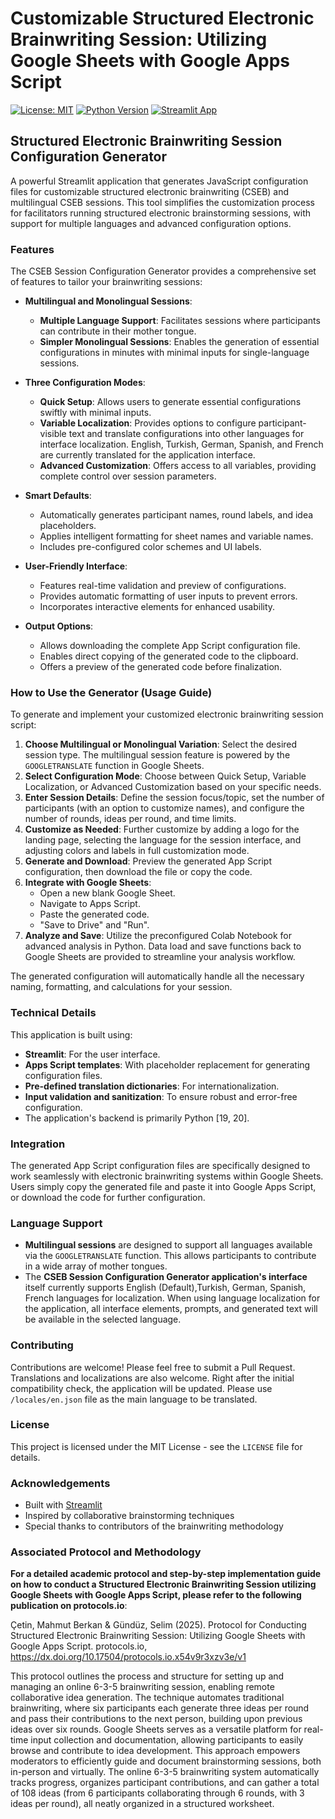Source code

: # Customizable Structured Electronic Brainwriting Session: Utilizing Google Sheets with Google Apps Script

[![License: MIT](https://img.shields.io/badge/License-MIT-yellow.svg)](https://opensource.org/licenses/MIT)
[![Python Version](https://img.shields.io/badge/python-3.8+-blue.svg)](https://www.python.org/downloads/)
[![Streamlit App](https://img.shields.io/badge/Streamlit-App-red?logo=streamlit)](https://cseb-configuration-generator.streamlit.app/)

## Structured Electronic Brainwriting Session Configuration Generator

A powerful Streamlit application that generates JavaScript configuration files for customizable structured electronic brainwriting (CSEB) and multilingual CSEB sessions. This tool simplifies the customization process for facilitators running structured electronic brainstorming sessions, with support for multiple languages and advanced configuration options.

### Features

The CSEB Session Configuration Generator provides a comprehensive set of features to tailor your brainwriting sessions:

*   **Multilingual and Monolingual Sessions**:
    *   **Multiple Language Support**: Facilitates sessions where participants can contribute in their mother tongue.
    *   **Simpler Monolingual Sessions**: Enables the generation of essential configurations in minutes with minimal inputs for single-language sessions.

*   **Three Configuration Modes**:
    *   **Quick Setup**: Allows users to generate essential configurations swiftly with minimal inputs.
    *   **Variable Localization**: Provides options to configure participant-visible text and translate configurations into other languages for interface localization. English, Turkish, German, Spanish, and French are currently translated for the application interface.
    *   **Advanced Customization**: Offers access to all variables, providing complete control over session parameters.

*   **Smart Defaults**:
    *   Automatically generates participant names, round labels, and idea placeholders.
    *   Applies intelligent formatting for sheet names and variable names.
    *   Includes pre-configured color schemes and UI labels.

*   **User-Friendly Interface**:
    *   Features real-time validation and preview of configurations.
    *   Provides automatic formatting of user inputs to prevent errors.
    *   Incorporates interactive elements for enhanced usability.

*   **Output Options**:
    *   Allows downloading the complete App Script configuration file.
    *   Enables direct copying of the generated code to the clipboard.
    *   Offers a preview of the generated code before finalization.

### How to Use the Generator (Usage Guide)

To generate and implement your customized electronic brainwriting session script:

1.  **Choose Multilingual or Monolingual Variation**: Select the desired session type. The multilingual session feature is powered by the `GOOGLETRANSLATE` function in Google Sheets.
2.  **Select Configuration Mode**: Choose between Quick Setup, Variable Localization, or Advanced Customization based on your specific needs.
3.  **Enter Session Details**: Define the session focus/topic, set the number of participants (with an option to customize names), and configure the number of rounds, ideas per round, and time limits.
4.  **Customize as Needed**: Further customize by adding a logo for the landing page, selecting the language for the session interface, and adjusting colors and labels in full customization mode.
5.  **Generate and Download**: Preview the generated App Script configuration, then download the file or copy the code.
6.  **Integrate with Google Sheets**:
    *   Open a new blank Google Sheet.
    *   Navigate to Apps Script.
    *   Paste the generated code.
    *   "Save to Drive" and "Run".
7.  **Analyze and Save**: Utilize the preconfigured Colab Notebook for advanced analysis in Python. Data load and save functions back to Google Sheets are provided to streamline your analysis workflow.

The generated configuration will automatically handle all the necessary naming, formatting, and calculations for your session.

### Technical Details

This application is built using:
*   **Streamlit**: For the user interface.
*   **Apps Script templates**: With placeholder replacement for generating configuration files.
*   **Pre-defined translation dictionaries**: For internationalization.
*   **Input validation and sanitization**: To ensure robust and error-free configuration.
*   The application's backend is primarily Python [19, 20].

### Integration

The generated App Script configuration files are specifically designed to work seamlessly with electronic brainwriting systems within Google Sheets. Users simply copy the generated file and paste it into Google Apps Script, or download the code for further configuration.

### Language Support

*   **Multilingual sessions** are designed to support all languages available via the `GOOGLETRANSLATE` function. This allows participants to contribute in a wide array of mother tongues.
*   The **CSEB Session Configuration Generator application's interface** itself currently supports English (Default),Turkish, German, Spanish, French languages for localization. When using language localization for the application, all interface elements, prompts, and generated text will be available in the selected language.

### Contributing

Contributions are welcome! Please feel free to submit a Pull Request. Translations and localizations are also welcome. Right after the initial compatibility check, the application will be updated. Please use `/locales/en.json` file as the main language to be translated.

### License

This project is licensed under the MIT License - see the `LICENSE` file for details.

### Acknowledgements

- Built with [Streamlit](https://streamlit.io/)
- Inspired by collaborative brainstorming techniques
- Special thanks to contributors of the brainwriting methodology

### Associated Protocol and Methodology

**For a detailed academic protocol and step-by-step implementation guide on how to conduct a Structured Electronic Brainwriting Session utilizing Google Sheets with Google Apps Script, please refer to the following publication on protocols.io**:

Çetin, Mahmut Berkan & Gündüz, Selim (2025). Protocol for Conducting Structured Electronic Brainwriting Session: Utilizing Google Sheets with Google Apps Script. protocols.io, https://dx.doi.org/10.17504/protocols.io.x54v9r3xzv3e/v1

This protocol outlines the process and structure for setting up and managing an online 6-3-5 brainwriting session, enabling remote collaborative idea generation. The technique automates traditional brainwriting, where six participants each generate three ideas per round and pass their contributions to the next person, building upon previous ideas over six rounds. Google Sheets serves as a versatile platform for real-time input collection and documentation, allowing participants to easily browse and contribute to idea development. This approach empowers moderators to efficiently guide and document brainstorming sessions, both in-person and virtually. The online 6-3-5 brainwriting system automatically tracks progress, organizes participant contributions, and can gather a total of 108 ideas (from 6 participants collaborating through 6 rounds, with 3 ideas per round), all neatly organized in a structured worksheet.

· · ·

__操作要求__:
把上方材料逐行照录一遍，图片一律略去，不要放进答案。

__作答区__:
Source code

: # Customizable Structured Electronic Brainwriting Session: Utilizing Google Sheets with Google Apps Script

[![License: MIT](https://img.shields.io/badge/License-MIT-yellow.svg)](https://opensource.org/licenses/MIT)
[![Python Version](https://img.shields.io/badge/python-3.8+-blue.svg)](https://www.python.org/downloads/)
[![Streamlit App](https://img.shields.io/badge/Streamlit-App-red?logo=streamlit)](https://cseb-configuration-generator.streamlit.app/)

## Structured Electronic Brainwriting Session Configuration Generator

A powerful Streamlit application that generates JavaScript configuration files for customizable structured electronic brainwriting (CSEB) and multilingual CSEB sessions. This tool simplifies the customization process for facilitators running structured electronic brainstorming sessions, with support for multiple languages and advanced configuration options.

### Features

The CSEB Session Configuration Generator provides a comprehensive set of features to tailor your brainwriting sessions:

*   **Multilingual and Monolingual Sessions**:
    *   **Multiple Language Support**: Facilitates sessions where participants can contribute in their mother tongue.
    *   **Simpler Monolingual Sessions**: Enables the generation of essential configurations in minutes with minimal inputs for single-language sessions.

*   **Three Configuration Modes**:
    *   **Quick Setup**: Allows users to generate essential configurations swiftly with minimal inputs.
    *   **Variable Localization**: Provides options to configure participant-visible text and translate configurations into other languages for interface localization. English, Turkish, German, Spanish, and French are currently translated for the application interface.
    *   **Advanced Customization**: Offers access to all variables, providing complete control over session parameters.

*   **Smart Defaults**:
    *   Automatically generates participant names, round labels, and idea placeholders.
    *   Applies intelligent formatting for sheet names and variable names.
    *   Includes pre-configured color schemes and UI labels.

*   **User-Friendly Interface**:
    *   Features real-time validation and preview of configurations.
    *   Provides automatic formatting of user inputs to prevent errors.
    *   Incorporates interactive elements for enhanced usability.

*   **Output Options**:
    *   Allows downloading the complete App Script configuration file.
    *   Enables direct copying of the generated code to the clipboard.
    *   Offers a preview of the generated code before finalization.

### How to Use the Generator (Usage Guide)

To generate and implement your customized electronic brainwriting session script:

1.  **Choose Multilingual or Monolingual Variation**: Select the desired session type. The multilingual session feature is powered by the `GOOGLETRANSLATE` function in Google Sheets.
2.  **Select Configuration Mode**: Choose between Quick Setup, Variable Localization, or Advanced Customization based on your specific needs.
3.  **Enter Session Details**: Define the session focus/topic, set the number of participants (with an option to customize names), and configure the number of rounds, ideas per round, and time limits.
4.  **Customize as Needed**: Further customize by adding a logo for the landing page, selecting the language for the session interface, and adjusting colors and labels in full customization mode.
5.  **Generate and Download**: Preview the generated App Script configuration, then download the file or copy the code.
6.  **Integrate with Google Sheets**:
    *   Open a new blank Google Sheet.
    *   Navigate to Apps Script.
    *   Paste the generated code.
    *   "Save to Drive" and "Run".
7.  **Analyze and Save**: Utilize the preconfigured Colab Notebook for advanced analysis in Python. Data load and save functions back to Google Sheets are provided to streamline your analysis workflow.

The generated configuration will automatically handle all the necessary naming, formatting, and calculations for your session.

### Technical Details

This application is built using:
*   **Streamlit**: For the user interface.
*   **Apps Script templates**: With placeholder replacement for generating configuration files.
*   **Pre-defined translation dictionaries**: For internationalization.
*   **Input validation and sanitization**: To ensure robust and error-free configuration.
*   The application's backend is primarily Python [19, 20].

### Integration

The generated App Script configuration files are specifically designed to work seamlessly with electronic brainwriting systems within Google Sheets. Users simply copy the generated file and paste it into Google Apps Script, or download the code for further configuration.

### Language Support

*   **Multilingual sessions** are designed to support all languages available via the `GOOGLETRANSLATE` function. This allows participants to contribute in a wide array of mother tongues.
*   The **CSEB Session Configuration Generator application's interface** itself currently supports English (Default),Turkish, German, Spanish, French languages for localization. When using language localization for the application, all interface elements, prompts, and generated text will be available in the selected language.

### Contributing

Contributions are welcome! Please feel free to submit a Pull Request. Translations and localizations are also welcome. Right after the initial compatibility check, the application will be updated. Please use `/locales/en.json` file as the main language to be translated.

### License

This project is licensed under the MIT License - see the `LICENSE` file for details.

### Acknowledgements

- Built with [Streamlit](https://streamlit.io/)
- Inspired by collaborative brainstorming techniques
- Special thanks to contributors of the brainwriting methodology

### Associated Protocol and Methodology

**For a detailed academic protocol and step-by-step implementation guide on how to conduct a Structured Electronic Brainwriting Session utilizing Google Sheets with Google Apps Script, please refer to the following publication on protocols.io**:

Çetin, Mahmut Berkan & Gündüz, Selim (2025). Protocol for Conducting Structured Electronic Brainwriting Session: Utilizing Google Sheets with Google Apps Script. protocols.io, https://dx.doi.org/10.17504/protocols.io.x54v9r3xzv3e/v1

This protocol outlines the process and structure for setting up and managing an online 6-3-5 brainwriting session, enabling remote collaborative idea generation. The technique automates traditional brainwriting, where six participants each generate three ideas per round and pass their contributions to the next person, building upon previous ideas over six rounds. Google Sheets serves as a versatile platform for real-time input collection and documentation, allowing participants to easily browse and contribute to idea development. This approach empowers moderators to efficiently guide and document brainstorming sessions, both in-person and virtually. The online 6-3-5 brainwriting system automatically tracks progress, organizes participant contributions, and can gather a total of 108 ideas (from 6 participants collaborating through 6 rounds, with 3 ideas per round), all neatly organized in a structured worksheet.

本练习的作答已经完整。